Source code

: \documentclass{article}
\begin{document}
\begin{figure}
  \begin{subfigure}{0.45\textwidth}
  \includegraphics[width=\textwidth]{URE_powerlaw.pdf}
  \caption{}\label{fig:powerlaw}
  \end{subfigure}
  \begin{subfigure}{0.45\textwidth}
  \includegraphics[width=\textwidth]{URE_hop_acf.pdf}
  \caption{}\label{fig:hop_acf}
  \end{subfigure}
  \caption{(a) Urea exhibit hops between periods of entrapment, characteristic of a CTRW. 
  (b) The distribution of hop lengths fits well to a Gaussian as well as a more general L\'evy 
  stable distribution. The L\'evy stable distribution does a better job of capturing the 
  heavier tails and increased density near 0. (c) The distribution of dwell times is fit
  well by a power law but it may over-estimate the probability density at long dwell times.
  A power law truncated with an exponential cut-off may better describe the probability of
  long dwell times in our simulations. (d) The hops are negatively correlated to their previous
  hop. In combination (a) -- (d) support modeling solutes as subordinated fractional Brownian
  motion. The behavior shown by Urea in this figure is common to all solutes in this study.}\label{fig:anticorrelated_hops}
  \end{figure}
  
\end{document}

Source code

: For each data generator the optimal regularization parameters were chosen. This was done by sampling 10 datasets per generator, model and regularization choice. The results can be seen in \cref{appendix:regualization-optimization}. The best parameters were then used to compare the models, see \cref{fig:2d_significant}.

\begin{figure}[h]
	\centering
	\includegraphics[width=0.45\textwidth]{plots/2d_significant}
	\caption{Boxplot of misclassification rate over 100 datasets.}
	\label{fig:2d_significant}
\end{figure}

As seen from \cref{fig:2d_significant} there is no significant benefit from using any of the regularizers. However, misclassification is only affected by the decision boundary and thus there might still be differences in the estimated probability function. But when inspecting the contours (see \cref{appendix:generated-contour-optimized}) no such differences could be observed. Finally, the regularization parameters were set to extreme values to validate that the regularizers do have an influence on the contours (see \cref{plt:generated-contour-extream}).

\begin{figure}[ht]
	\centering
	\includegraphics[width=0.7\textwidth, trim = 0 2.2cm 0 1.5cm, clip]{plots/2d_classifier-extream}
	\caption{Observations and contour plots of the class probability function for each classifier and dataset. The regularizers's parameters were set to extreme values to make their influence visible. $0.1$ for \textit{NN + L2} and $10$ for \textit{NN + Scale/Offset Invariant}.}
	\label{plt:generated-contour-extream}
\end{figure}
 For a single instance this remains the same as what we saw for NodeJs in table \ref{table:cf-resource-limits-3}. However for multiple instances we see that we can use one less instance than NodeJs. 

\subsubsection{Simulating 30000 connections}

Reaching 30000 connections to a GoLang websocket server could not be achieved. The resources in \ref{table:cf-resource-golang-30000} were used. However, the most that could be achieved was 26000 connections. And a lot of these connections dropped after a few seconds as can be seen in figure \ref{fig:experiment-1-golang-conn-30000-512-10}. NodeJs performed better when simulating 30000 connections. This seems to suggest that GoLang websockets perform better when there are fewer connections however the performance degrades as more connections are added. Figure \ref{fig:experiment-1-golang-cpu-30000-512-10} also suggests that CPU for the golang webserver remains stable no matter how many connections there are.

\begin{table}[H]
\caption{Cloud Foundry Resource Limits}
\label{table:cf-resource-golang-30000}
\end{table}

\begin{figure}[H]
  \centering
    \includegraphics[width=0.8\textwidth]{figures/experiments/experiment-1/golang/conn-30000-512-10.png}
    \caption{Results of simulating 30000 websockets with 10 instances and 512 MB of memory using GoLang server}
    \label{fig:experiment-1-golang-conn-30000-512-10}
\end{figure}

▶ [TO DO]
When the word "caption" occurs in a line above, list that line.

▶ [COMPLETED EXERCISE]
  \caption{}\label{fig:powerlaw}
  \caption{}\label{fig:hop_acf}
  \caption{(a) Urea exhibit hops between periods of entrapment, characteristic of a CTRW. 
	\caption{Boxplot of misclassification rate over 100 datasets.}
	\caption{Observations and contour plots of the class probability function for each classifier and dataset. The regularizers's parameters were set to extreme values to make their influence visible. $0.1$ for \textit{NN + L2} and $10$ for \textit{NN + Scale/Offset Invariant}.}
\caption{Cloud Foundry Resource Limits}
    \caption{Results of simulating 30000 websockets with 10 instances and 512 MB of memory using GoLang server}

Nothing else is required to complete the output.